### Instructions to follow
Answer these questions from the Language Log post:
1. At which university is Alain Bentolila a linguist?
2. In what month and year did the L'Express interview with him appear?
3. In the quoted interview, what percentage of children entering the cours préparatoire have fewer than 500 words?
:: Reading text
Language Log: Cultural specificity and universal values?

December 22, 2006

Cultural specificity and universal values?

Alain Bentolila, a linguist at the University of Paris, wrote the recent "Rapport de Mission sur L'Enseignmement de la Grammaire", which the French minister of education cited in announcing his program to increase grammar teaching. (See Heidi Harley's post "French Report: It's lucky Copernicus had grammar", 12/18/2006.) When I do a web search for Alain Bentolila, the second item is an interview from L'Express in October of 2002, which covers some interesting ground. Much of it deals with vocabulary rather than with syntax:

Certes, mon oreille souffre lorsqu'on rate un subjonctif, mais l'essentiel est ailleurs: aujourd'hui, un certain nombre de citoyens sont moins capables que les autres d'exprimer leurs pensées avec justesse: 10% des enfants qui entrent au cours préparatoire disposent de moins de 500 mots, au lieu de 1 200 en moyenne pour les autres. Cela a deux conséquences. La première est que leur pouvoir sur le monde s'en trouve limité. La seconde, c'est que cela les enferme dans un ghetto et favorise un communautarisme croissant. Il existe ainsi en France une véritable inégalité linguistique, qui se traduit par une grave inégalité sociale.
::::
:: Provided material
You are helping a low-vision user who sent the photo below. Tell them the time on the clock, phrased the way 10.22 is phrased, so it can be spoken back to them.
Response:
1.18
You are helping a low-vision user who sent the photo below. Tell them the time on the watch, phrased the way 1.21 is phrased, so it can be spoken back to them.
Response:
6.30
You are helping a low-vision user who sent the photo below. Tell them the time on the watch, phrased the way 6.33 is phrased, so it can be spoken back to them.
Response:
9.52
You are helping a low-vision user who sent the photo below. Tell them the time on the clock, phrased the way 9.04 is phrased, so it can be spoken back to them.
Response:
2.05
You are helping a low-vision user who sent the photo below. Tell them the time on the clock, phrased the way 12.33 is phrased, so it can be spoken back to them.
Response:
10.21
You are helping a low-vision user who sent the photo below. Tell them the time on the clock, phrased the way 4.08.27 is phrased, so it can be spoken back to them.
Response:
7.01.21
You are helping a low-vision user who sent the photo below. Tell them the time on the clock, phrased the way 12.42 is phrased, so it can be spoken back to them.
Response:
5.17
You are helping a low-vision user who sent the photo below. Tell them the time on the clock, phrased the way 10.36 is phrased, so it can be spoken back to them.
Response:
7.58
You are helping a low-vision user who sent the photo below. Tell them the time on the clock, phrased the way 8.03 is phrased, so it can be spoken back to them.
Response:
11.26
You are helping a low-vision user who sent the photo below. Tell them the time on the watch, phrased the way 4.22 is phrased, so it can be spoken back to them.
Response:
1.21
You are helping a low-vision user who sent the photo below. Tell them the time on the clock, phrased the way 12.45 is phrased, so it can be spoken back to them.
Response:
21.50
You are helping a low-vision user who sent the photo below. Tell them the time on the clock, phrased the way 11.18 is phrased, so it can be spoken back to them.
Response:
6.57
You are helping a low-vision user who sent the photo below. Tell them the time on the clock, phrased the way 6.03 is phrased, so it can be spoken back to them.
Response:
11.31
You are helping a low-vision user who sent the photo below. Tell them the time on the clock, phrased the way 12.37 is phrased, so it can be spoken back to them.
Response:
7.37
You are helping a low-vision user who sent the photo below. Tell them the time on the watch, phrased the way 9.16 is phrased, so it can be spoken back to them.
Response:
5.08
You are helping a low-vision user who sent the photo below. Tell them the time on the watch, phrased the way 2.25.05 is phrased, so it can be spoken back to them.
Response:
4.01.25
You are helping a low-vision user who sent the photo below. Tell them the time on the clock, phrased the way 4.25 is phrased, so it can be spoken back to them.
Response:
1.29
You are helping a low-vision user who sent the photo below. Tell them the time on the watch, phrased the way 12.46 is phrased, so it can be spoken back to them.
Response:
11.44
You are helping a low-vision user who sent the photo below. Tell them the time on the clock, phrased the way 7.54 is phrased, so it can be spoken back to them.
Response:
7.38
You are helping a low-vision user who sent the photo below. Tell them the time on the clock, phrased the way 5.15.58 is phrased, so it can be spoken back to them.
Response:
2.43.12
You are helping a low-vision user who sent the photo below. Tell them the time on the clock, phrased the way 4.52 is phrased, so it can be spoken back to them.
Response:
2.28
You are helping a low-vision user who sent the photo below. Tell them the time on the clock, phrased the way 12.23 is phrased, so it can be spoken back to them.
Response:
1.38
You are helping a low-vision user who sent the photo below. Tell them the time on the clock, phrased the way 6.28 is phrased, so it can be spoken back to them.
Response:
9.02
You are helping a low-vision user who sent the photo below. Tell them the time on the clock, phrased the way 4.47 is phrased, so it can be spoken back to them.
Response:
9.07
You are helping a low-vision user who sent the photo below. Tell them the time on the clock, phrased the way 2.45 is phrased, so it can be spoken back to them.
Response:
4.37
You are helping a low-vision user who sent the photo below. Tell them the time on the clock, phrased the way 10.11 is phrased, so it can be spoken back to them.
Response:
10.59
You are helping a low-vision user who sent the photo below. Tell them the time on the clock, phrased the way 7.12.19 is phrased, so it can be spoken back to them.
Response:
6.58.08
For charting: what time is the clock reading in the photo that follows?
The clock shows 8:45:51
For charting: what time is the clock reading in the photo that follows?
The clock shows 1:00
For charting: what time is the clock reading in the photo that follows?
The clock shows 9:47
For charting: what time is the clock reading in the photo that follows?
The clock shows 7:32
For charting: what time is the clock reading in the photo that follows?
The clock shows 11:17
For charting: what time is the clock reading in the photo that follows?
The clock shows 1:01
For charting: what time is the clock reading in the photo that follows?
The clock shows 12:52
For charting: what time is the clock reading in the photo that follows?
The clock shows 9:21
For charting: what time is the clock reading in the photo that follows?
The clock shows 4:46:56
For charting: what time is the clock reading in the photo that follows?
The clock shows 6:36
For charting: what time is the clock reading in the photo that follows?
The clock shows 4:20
::::
### The output
1. The University of Paris
2. October 2002
3. 10%